For centuries, artists of all kinds have shared their visions of Wales through paintings, poems, stories and songs. These artworks have played a vital role in creating a sense of Welsh identity, and in portraying the land and its people to the world.
Recognisable themes have emerged in literature and the visual arts over the years, ranging from Wales as a beautiful but otherworldly land and the impressive rise and fall of industry.
A tour of inspiring Welsh locations immortalised in art could last a lifetime, so, to get you started, this theme contains just a small selection of sites that have played muse to Wales’s (and Britain's) best-known artists…
What? The childhood home of Welsh literary great, Kate Roberts
This Grade II listed quarryman’s cottage may not be the grandest site in Wales, but its status as the childhood home of Welsh-language author Kate Roberts draws visitors from near and far.
Readers of Roberts’s works will recognise the house as part of the world that she conjures so vividly in novels such as Traed mewn cyffion (Feet in Chains) and the short-story collection Te yn y grug (Tea in the heather).
Did you know..? In 1965, Kate Roberts bought Cae’r Gors and presented it to the Welsh nation, but it wasn’t until 2005 that sufficient funds were accumulated to restore the tyddyn (smallholding) to the way it would have been during her childhood.
What? 12th century Cistercian abbey
The young J M W Turner travelled extensively in Wales from 1792 to 1799, and the legacy of these sketching and painting tours is a series of breath-taking landscapes, many of which feature Welsh castles and abbeys.
Turner’s sketches and paintings of Tintern Abbey from the 1790s capture both the detail and the drama of structure, whilst reflecting its ruinous state and the extent to which, at that time, nature had started to reclaim the site.
Did you know..? Founded in 1131, Tintern Abbey was the first Cistercian monastery to be established in Wales.
What? Museum and art gallery
Where? Merthyr Tydfil
Housed in the magnificent home of the Crawshay iron-making dynasty, this unique site holds a collection of artefacts that spans 2,000 years of local history.
The castle is also noteworthy for its gallery, containing some wonderful paintings from the industrial revolution as well as a striking selection of modern art.
Did you know..? The museum houses the first steam whistle, the first voting ballot box and dresses by Merthyr-born designers, Laura Ashley and Julien McDonald.
What? 13th century site built by the de Brian family
Laugharne’s association with Dylan Thomas is well known, but you’ll still feel a thrill sitting in the castle’s summerhouse – the very place where the poet and author pieced together Portrait of the Artist as a Young Dog.
Laugharne’s literary link doesn’t begin and end with Dylan Thomas however, as the English author Richard Hughes also wrote his novel In Hazard at the castle.
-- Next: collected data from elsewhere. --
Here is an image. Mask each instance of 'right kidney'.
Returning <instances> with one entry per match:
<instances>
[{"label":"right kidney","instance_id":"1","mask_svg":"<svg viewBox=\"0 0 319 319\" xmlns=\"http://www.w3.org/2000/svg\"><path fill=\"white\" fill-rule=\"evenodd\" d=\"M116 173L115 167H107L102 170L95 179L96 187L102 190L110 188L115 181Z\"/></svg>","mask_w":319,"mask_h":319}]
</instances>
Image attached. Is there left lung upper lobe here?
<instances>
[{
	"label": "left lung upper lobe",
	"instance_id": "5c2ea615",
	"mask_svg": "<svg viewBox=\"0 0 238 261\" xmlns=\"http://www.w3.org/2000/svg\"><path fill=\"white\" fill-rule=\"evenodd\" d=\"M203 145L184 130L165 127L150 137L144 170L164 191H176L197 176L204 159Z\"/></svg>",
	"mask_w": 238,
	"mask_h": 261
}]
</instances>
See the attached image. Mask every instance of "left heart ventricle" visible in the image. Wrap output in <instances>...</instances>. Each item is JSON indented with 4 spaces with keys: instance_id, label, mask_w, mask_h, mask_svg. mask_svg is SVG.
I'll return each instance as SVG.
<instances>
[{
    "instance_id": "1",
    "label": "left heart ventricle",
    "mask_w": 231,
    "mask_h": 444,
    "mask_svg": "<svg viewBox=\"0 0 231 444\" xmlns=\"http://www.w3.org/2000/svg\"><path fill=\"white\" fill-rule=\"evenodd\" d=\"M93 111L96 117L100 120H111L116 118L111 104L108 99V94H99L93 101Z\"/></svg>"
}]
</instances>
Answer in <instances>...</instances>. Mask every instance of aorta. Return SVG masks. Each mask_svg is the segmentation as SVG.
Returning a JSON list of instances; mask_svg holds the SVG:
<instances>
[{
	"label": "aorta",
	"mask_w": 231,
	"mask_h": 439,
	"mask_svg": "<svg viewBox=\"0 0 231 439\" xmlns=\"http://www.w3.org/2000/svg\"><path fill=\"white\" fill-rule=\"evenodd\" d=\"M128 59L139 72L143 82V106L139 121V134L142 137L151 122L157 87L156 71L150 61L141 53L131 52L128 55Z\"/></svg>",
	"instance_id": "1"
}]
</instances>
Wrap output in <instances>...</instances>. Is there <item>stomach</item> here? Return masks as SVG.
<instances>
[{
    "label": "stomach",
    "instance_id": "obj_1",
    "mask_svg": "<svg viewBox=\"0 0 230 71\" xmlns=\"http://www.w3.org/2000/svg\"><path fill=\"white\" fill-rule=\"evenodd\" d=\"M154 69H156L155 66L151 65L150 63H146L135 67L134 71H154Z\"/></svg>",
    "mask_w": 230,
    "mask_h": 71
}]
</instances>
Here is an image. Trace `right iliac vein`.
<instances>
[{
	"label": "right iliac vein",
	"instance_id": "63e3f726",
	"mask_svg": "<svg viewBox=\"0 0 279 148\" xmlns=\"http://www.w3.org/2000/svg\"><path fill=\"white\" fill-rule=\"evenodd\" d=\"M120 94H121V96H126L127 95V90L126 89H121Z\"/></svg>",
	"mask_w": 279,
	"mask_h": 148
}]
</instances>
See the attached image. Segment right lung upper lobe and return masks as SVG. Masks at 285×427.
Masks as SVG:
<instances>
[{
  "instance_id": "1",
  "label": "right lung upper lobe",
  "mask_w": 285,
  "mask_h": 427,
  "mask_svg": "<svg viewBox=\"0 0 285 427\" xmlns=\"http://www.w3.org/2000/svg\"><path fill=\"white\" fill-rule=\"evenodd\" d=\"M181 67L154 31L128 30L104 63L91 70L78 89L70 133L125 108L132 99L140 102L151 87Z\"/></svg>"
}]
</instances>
Visitors to the site can see evidence of the friendship between the two authors, including a copy of Portrait of the Artist as a Young Dog, signed by Thomas and dedicated to Hughes.
Did you know…? The castle features in a wonderfully atmospheric painting by JMW Turner, now reproduced on one of the site’s panels. Look out for it when you visit.
You can also visit the Boathouse where Dylan lived for the last four years of his life. Close by is his writing shed, where he wrote many of his later works.